Saved data entries
*** Begin section ***

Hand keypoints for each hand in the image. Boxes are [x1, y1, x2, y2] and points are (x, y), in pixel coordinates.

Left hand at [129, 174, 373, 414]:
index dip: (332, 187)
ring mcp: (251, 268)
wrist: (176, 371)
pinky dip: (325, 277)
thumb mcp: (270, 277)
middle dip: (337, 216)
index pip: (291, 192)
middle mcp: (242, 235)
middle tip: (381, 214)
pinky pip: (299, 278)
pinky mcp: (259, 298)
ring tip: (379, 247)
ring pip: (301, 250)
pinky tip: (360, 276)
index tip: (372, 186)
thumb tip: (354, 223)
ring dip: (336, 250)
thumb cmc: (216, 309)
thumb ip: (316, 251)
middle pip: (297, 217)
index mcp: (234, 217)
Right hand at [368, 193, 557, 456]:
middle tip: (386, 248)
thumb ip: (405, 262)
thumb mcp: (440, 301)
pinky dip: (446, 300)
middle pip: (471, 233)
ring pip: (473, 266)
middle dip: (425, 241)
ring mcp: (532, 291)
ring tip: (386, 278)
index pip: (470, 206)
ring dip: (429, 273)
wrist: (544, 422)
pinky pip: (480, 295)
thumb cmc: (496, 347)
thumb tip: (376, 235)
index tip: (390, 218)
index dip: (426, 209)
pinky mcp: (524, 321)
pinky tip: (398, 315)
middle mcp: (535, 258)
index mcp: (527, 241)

*** End section ***
*** Begin section ***

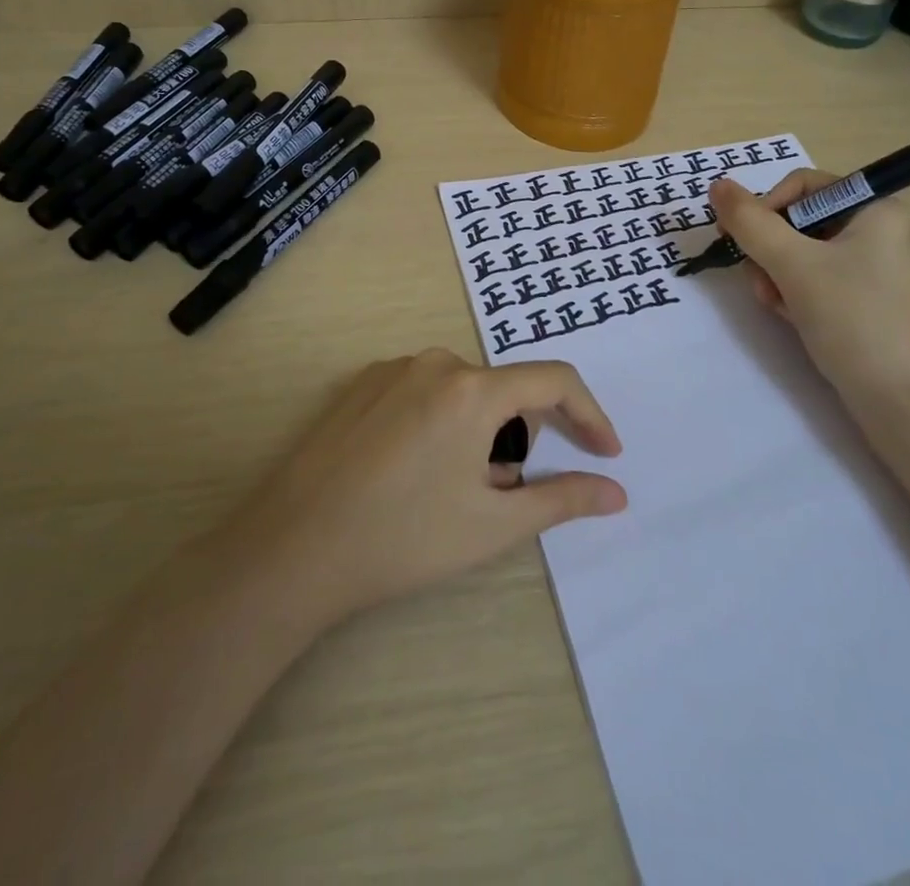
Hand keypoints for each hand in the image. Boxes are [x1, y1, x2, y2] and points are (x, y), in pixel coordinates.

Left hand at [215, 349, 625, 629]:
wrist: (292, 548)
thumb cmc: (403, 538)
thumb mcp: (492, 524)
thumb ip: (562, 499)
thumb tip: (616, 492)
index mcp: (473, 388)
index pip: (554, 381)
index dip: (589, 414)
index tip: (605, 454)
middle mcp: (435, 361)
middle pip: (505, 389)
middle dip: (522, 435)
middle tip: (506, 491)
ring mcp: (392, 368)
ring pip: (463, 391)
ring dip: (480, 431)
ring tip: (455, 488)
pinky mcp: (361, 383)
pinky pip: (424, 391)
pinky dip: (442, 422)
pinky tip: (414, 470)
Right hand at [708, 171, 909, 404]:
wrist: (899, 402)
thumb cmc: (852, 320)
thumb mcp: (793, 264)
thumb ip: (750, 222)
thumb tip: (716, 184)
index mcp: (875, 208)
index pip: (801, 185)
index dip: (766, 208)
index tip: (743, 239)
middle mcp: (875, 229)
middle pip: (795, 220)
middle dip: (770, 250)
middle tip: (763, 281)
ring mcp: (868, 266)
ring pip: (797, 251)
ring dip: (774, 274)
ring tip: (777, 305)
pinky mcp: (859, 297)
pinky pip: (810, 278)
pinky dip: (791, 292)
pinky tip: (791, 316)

*** End section ***
*** Begin section ***

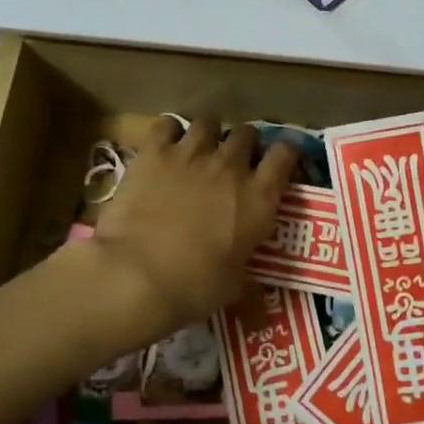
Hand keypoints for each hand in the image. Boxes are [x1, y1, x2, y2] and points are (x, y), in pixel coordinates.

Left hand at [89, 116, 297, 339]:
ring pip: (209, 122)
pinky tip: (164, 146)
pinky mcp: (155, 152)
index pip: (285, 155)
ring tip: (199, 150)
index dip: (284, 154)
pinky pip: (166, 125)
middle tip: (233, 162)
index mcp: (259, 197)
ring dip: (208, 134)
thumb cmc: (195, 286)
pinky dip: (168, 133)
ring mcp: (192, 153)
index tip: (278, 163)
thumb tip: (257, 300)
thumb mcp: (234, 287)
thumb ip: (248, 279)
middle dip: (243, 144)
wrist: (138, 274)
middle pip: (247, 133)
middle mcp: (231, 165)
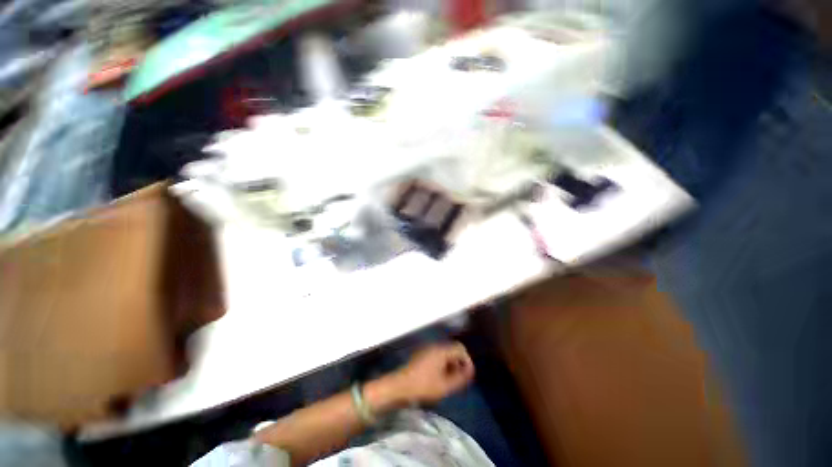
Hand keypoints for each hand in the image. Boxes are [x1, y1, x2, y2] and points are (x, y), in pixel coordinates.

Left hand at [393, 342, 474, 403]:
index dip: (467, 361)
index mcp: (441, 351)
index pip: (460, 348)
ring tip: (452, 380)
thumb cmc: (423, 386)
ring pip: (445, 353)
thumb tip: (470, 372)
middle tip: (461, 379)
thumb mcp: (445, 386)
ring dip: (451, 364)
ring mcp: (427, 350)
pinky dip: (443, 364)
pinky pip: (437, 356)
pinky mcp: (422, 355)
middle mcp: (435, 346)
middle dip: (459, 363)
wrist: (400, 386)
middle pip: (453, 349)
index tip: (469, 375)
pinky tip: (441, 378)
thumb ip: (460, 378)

*** End section ***

What needs to be done
Print exactly the lines above, between the one holding "thumb ip: (316, 251)" and the one holding "index mcp: (527, 241)", inclusive, and nothing besides.

Exercise answer
thumb ip: (316, 251)
middle pip: (297, 217)
index mcp: (234, 217)
Right hand at [368, 193, 557, 456]:
middle tip: (386, 248)
thumb ip: (405, 262)
thumb mcp: (440, 301)
pinky dip: (446, 300)
middle pip: (471, 233)
ring pip: (473, 266)
middle dip: (425, 241)
ring mcp: (532, 291)
ring tip: (386, 278)
index pip: (470, 206)
ring dip: (429, 273)
wrist: (544, 422)
pinky pip: (480, 295)
thumb cmc: (496, 347)
thumb tip: (376, 235)
index tip: (390, 218)
index dip: (426, 209)
pinky mcp: (524, 321)
pinky tip: (398, 315)
middle mcp: (535, 258)
index mcp: (527, 241)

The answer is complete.